According to that lawsuit, Overture's patent covers 67 separate claims, including exclusive rights to a "system for enabling an advertising Web site promoter using a computer network to update information relating to a search listing within a search-result list generated by an Internet search engine."

Attorneys in the case are still in discovery phase, according to both sides. A tutorial hearing and a Markman hearing are set for March 10 and March 24, respectively. Those hearings are designed to work out how the court interprets the patent claims, or what they mean in plain English. These hearings will serve as important milestones in the case, after which counsel will propose a trial date.

A trial date for the FindWhat case is scheduled for Aug. 24. Industry watchers are anxiously anticipating its outcome.

"The case is significant to all search engines, because it will be the first to consider the scope and validity of the method patent Overture obtained back in 1999, which purports to lock up the so-called bid for placement product on search engines," said Terrence Ross, an attorney at the law firm Gibson Dunn.

"If Overture prevails, it (and its owner, Yahoo) will have a major advantage over all other search engines for the duration of the patent (20 years)."

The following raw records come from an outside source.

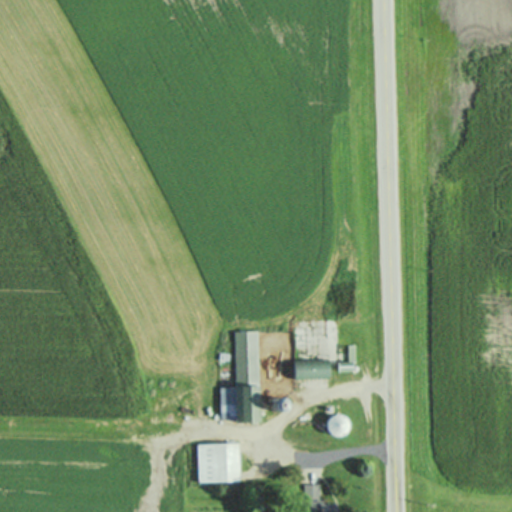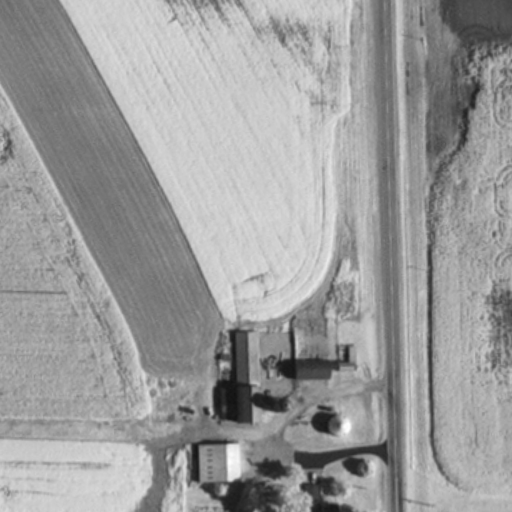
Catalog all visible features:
road: (387, 256)
building: (348, 359)
building: (174, 367)
building: (312, 367)
building: (242, 380)
building: (338, 424)
building: (218, 460)
building: (324, 505)
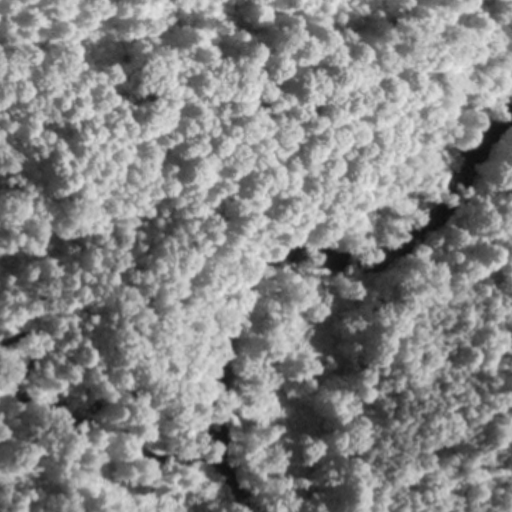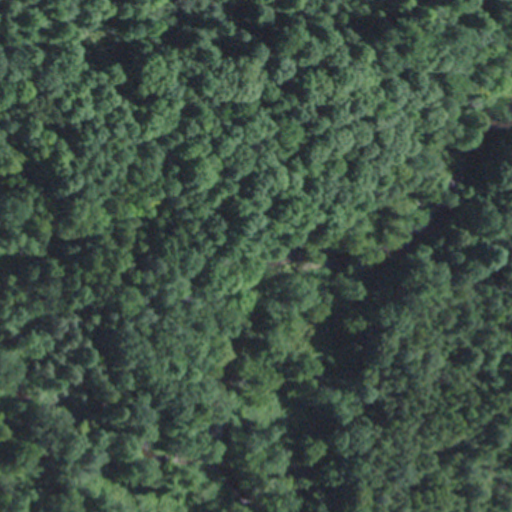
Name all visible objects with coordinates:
river: (350, 278)
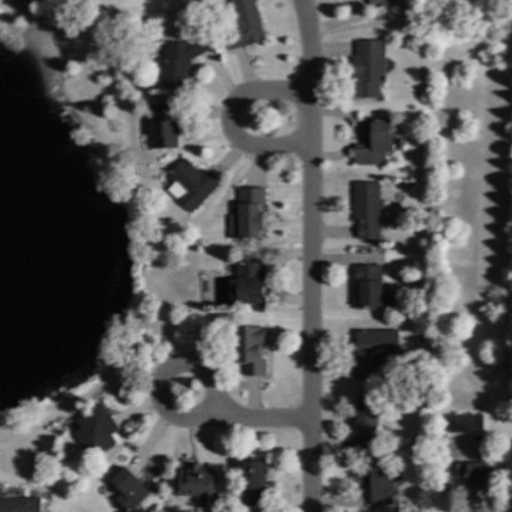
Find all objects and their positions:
building: (376, 3)
building: (240, 22)
building: (240, 22)
road: (79, 30)
building: (177, 62)
building: (177, 62)
building: (368, 68)
building: (368, 68)
road: (228, 118)
building: (162, 125)
building: (163, 126)
building: (376, 142)
building: (377, 142)
building: (365, 211)
building: (366, 211)
road: (148, 238)
road: (309, 255)
building: (247, 283)
building: (247, 284)
building: (371, 289)
building: (371, 289)
road: (170, 325)
building: (371, 349)
building: (371, 350)
building: (249, 351)
building: (250, 352)
road: (170, 368)
road: (257, 420)
building: (364, 421)
building: (364, 422)
building: (468, 423)
building: (463, 424)
building: (92, 431)
building: (93, 432)
building: (476, 473)
building: (475, 474)
building: (251, 482)
building: (252, 482)
building: (195, 483)
building: (374, 483)
building: (195, 484)
building: (375, 484)
building: (127, 489)
building: (127, 489)
building: (20, 504)
building: (20, 504)
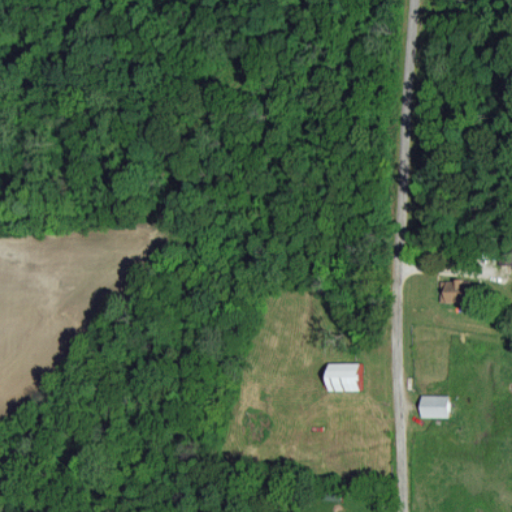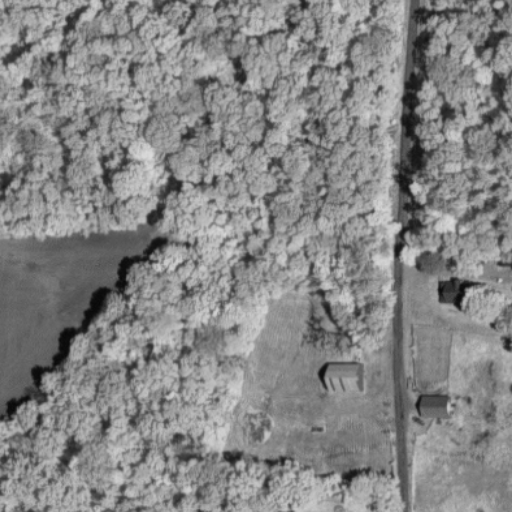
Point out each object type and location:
road: (398, 255)
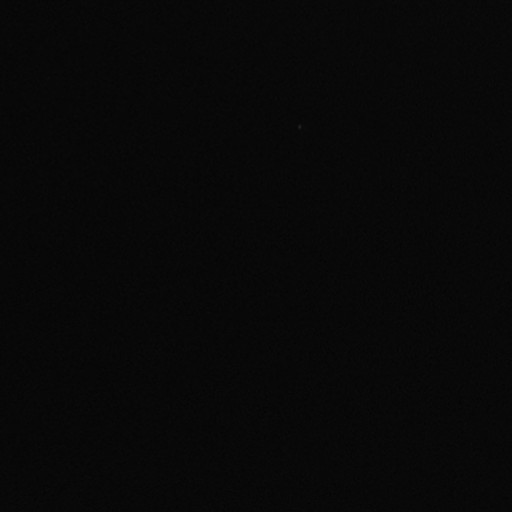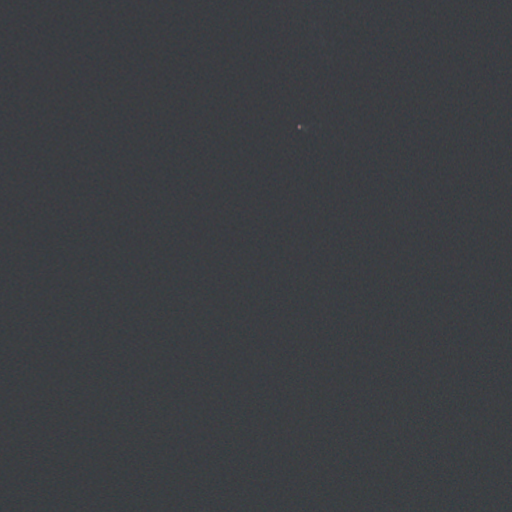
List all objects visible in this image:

It's hard to judge who's ahead in the contest, given the uncertainties of patent law. The search-engine business has already seen some wide-ranging patent claims sputter.

Lycos and one-time AltaVista owner CMGI once publicly claimed patents that suggested they owned the rights to basic technology, known as "spidering," that is used to index the Web pages included in search databases. The claims did not come to much.

In fact, patents often play a defensive rather than offensive role in business strategies. Patents that are never used to bring an infringement suit against a competitor can still be useful, for example, in strengthening a company's hand in licensing negotiations.

"Patents are one of those things in life you absolutely want to have but may never use," said Jim Barnett, former CEO of AltaVista. "It's a form of insurance--without a strong patent portfolio, you're exposed."